[Data extract — start]

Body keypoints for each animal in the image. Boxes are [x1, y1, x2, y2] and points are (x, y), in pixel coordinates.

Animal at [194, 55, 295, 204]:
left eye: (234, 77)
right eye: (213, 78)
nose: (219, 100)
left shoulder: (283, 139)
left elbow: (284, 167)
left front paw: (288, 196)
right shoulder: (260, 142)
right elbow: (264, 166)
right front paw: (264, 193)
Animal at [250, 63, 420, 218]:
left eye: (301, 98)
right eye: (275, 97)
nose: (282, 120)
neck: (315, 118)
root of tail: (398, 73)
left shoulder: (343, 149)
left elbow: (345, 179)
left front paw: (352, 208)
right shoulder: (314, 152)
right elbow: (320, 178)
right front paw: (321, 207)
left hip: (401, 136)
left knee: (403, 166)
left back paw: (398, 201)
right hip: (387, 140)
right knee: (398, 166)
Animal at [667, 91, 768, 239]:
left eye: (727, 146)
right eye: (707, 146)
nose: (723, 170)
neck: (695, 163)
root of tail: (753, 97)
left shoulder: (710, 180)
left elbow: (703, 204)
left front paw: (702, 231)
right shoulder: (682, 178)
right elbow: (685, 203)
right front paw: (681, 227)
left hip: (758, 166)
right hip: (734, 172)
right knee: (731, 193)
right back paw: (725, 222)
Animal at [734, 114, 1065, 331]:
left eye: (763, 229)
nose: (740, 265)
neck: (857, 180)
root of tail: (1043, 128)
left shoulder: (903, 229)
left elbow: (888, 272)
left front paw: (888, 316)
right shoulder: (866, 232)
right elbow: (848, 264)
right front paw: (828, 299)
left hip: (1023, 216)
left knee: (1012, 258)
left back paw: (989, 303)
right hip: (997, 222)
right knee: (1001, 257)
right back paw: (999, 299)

[Data extract — finish]
[Data extract — start]

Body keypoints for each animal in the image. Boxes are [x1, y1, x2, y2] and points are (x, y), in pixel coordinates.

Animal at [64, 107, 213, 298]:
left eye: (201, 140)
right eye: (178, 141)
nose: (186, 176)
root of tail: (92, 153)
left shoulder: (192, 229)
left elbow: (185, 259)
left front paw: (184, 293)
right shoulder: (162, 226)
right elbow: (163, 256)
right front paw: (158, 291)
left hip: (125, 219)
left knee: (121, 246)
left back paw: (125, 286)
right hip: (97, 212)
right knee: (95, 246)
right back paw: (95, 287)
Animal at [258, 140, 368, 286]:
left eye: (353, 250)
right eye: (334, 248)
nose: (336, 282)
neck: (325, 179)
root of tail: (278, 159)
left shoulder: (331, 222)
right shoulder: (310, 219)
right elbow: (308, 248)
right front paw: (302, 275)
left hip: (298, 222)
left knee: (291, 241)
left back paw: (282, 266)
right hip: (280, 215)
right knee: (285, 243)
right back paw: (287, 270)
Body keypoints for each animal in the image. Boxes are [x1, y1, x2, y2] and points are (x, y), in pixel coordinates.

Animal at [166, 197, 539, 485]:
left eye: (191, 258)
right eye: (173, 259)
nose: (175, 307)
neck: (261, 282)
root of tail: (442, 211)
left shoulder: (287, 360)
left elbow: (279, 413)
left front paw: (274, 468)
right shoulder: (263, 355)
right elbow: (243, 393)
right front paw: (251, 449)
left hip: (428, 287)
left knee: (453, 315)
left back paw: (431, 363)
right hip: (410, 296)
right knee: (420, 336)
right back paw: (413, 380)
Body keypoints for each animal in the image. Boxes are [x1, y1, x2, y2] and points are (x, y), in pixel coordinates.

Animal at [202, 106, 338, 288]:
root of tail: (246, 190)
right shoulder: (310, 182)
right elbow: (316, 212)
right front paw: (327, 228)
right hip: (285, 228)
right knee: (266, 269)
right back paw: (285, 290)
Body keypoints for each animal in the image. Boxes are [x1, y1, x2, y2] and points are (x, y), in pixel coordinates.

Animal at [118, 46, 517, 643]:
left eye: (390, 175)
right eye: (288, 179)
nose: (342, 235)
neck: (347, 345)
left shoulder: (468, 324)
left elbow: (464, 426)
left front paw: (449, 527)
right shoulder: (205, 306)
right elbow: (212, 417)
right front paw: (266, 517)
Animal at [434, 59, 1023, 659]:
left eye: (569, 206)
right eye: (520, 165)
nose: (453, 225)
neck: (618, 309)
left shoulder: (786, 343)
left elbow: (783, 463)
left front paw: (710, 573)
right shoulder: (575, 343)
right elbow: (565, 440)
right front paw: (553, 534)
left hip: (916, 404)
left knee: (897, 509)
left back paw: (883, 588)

[Data extract — finish]
[Data extract — start]

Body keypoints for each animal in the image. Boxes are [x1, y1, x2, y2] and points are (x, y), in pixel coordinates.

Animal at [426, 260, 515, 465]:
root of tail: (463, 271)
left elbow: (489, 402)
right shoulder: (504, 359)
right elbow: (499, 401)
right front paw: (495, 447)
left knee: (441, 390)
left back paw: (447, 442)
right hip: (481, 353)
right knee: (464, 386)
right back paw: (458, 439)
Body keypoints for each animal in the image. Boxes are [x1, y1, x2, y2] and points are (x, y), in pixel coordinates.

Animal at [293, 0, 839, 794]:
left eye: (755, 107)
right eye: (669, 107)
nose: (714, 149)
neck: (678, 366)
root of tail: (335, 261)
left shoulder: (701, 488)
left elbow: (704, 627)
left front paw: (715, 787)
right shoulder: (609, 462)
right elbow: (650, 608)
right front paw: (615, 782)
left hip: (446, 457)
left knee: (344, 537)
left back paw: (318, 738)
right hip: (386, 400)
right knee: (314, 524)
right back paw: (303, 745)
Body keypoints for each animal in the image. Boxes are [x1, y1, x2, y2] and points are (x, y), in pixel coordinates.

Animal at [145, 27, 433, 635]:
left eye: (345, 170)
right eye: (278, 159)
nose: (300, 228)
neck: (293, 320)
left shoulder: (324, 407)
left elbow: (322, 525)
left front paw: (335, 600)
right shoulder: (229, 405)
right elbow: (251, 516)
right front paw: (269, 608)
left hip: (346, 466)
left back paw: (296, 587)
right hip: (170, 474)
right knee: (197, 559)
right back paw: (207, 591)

[Data extract — finish]

● **Task brief**
Reproduce the lines of the entries above from the one with "left shoulder: (710, 180)" to the one with "left elbow: (888, 272)", both included, exactly and without any other line.

● **Expected output**
left shoulder: (710, 180)
left elbow: (703, 204)
left front paw: (702, 231)
right shoulder: (682, 178)
right elbow: (685, 203)
right front paw: (681, 227)
left hip: (758, 166)
right hip: (734, 172)
right knee: (731, 193)
right back paw: (725, 222)
Animal at [734, 114, 1065, 331]:
left eye: (763, 229)
nose: (740, 265)
neck: (857, 180)
root of tail: (1043, 128)
left shoulder: (903, 229)
left elbow: (888, 272)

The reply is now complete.